A few years ago, I was lucky enough to land a fairly good job at one of the large media groups in the UK, based at the end of Blackfriars Bridge. That's the bridge in the photo, and the office I worked in would have been just to the right. Thirteenth floor, and curtain walled with an amazing floor to ceiling window that looked out onto the river. The building in the middle of the photo is the Tate Modern, which was a couple of minutes walk away, and for one reason or another it came up in a conversation yesterday and got me thinking that it's about time I paid it another visit. I used to go quite regularly, and once I went there on a Sunday afternoon on a first date with a woman I'd spoken to a few times but never met before. She asked me if I'd seen
The Weather Project by Olafur Eliasson, the fourth in the annual Unilever Series of commissions for the Turbine Hall. When I said that I hadn't she was beside herself with excitement.

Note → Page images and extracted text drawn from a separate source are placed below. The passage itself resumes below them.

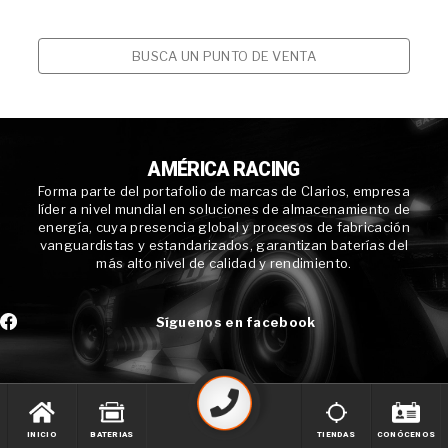
BUSCA UN PUNTO DE VENTA
AMÉRICA RACING
Forma parte del portafolio de marcas de Clarios, empresa
líder a nivel mundial en soluciones de almacenamiento de
energía, cuya presencia global y procesos de fabricación
vanguardistas y estandarizados, garantizan baterías del
más alto nivel de calidad y rendimiento.
Síguenos en facebook
INICIO
BATERIAS
TIENDAS
CONÓCENOS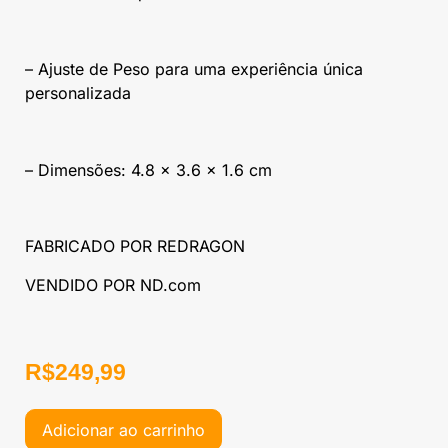
– Ajuste de Peso para uma experiência única
personalizada
– Dimensões: 4.8 x 3.6 x 1.6 cm
FABRICADO POR REDRAGON
VENDIDO POR ND.com
R$
249,99
Adicionar ao carrinho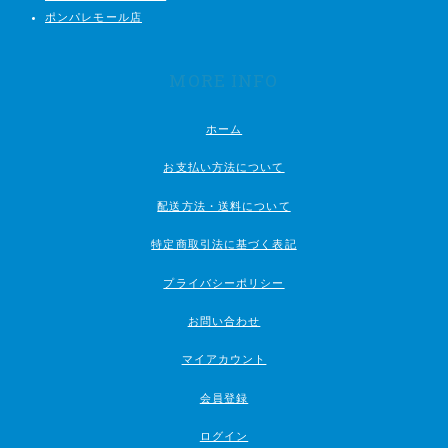
ポンパレモール店
MORE INFO
ホーム
お支払い方法について
配送方法・送料について
特定商取引法に基づく表記
プライバシーポリシー
お問い合わせ
マイアカウント
会員登録
ログイン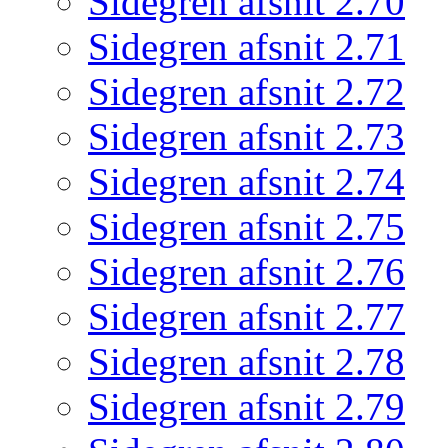
Sidegren afsnit 2.70
Sidegren afsnit 2.71
Sidegren afsnit 2.72
Sidegren afsnit 2.73
Sidegren afsnit 2.74
Sidegren afsnit 2.75
Sidegren afsnit 2.76
Sidegren afsnit 2.77
Sidegren afsnit 2.78
Sidegren afsnit 2.79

I drove there after picking her up, and as we parked she reached into her handbag and pulled out a spliff. "If you haven't seen it before" she said, "you just have to be stoned. Trust me." So we sat in the car for a while, smoking and generally getting rather giggly, and then went inside, and down the ramp into the Turbine Hall.
Where I just stopped dead in my tracks. The hall was filled with a gentle machine-hum, and the soft orange radience from the "sun" on the far wall gave the atmosphere an almost surreal feel. I'm not sure if it was because we were stoned, but the feeling of complete calm was unlike anything I'd experienced before. It was awe-inspiring.

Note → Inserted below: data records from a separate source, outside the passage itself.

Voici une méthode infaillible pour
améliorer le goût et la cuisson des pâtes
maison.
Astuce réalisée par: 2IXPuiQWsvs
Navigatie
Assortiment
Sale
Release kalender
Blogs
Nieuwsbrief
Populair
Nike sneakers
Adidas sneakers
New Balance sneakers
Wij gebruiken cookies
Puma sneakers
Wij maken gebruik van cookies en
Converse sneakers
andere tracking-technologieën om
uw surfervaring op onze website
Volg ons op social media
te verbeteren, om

You may not have noticed from the photograph above, but at a point half-way up the sun,
there was a suspended mirrored ceiling, creating the impression of a complete circle and providing a view of the entire hall for anyone who glanced up. So overpowering was the desire to look at the mirrored image above that almost everybody found themselves laying on the floor, staring up and losing themselves in the totality of the experience. My date and I lay down and didn't move for nearly two hours, chatting about anything and everything but really not caring too much. It was without any shadow of doubt the strangest, and the best, first date I've ever had.

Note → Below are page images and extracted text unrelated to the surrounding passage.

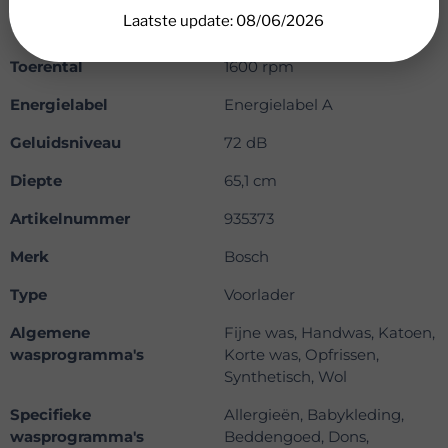
Laatste update: 08/06/2026
Vulgewicht
10 kg
Toerental
1600 rpm
Energielabel
Energielabel A
Geluidsniveau
72 dB
Diepte
65,1 cm
Artikelnummer
935373
Merk
Bosch
Type
Voorlader
Algemene
Fijne was, Handwas, Katoen,
wasprogramma's
Korte was, Opfrissen,
Synthetisch, Wol
Specifieke
Allergieën, Babykleding,
wasprogramma's
Beddengoed, Dons,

My relationship with this woman became even stranger, it has to be said. On our third date, she came round for dinner, and it was no real surprise that, after a bottle or two of wine, we ended up ascending the stairs at some point in the evening. (In fact, when I suggested it she looked heavenwards and said "Thank you, God", which was, at least, indicative of a degree of enthusiasm.) I lay on the bed as she slowly undressed, and then - as she stood naked before me - she looked me straight in the eye and said "Now don't have a fright at what I'm about to do...". And with that, she shook her amazingly long, lustrous blonde curls and then carefully lifted them from her head, revealing a dark brown crop beneath. No more than a number 2 clipper in hairdressing terms, at most. I was completely astonished, and then incredibly aroused... and that night will go down in history as one of my wildest ever. And there have been some wild ones, believe you me.
Unfortunately, things didn't quite work out for us in the longer term, but I still look back at those experiences with a smile on my face.
And I really must check what's showing at the Tate Modern, which is, of course, where I started this post.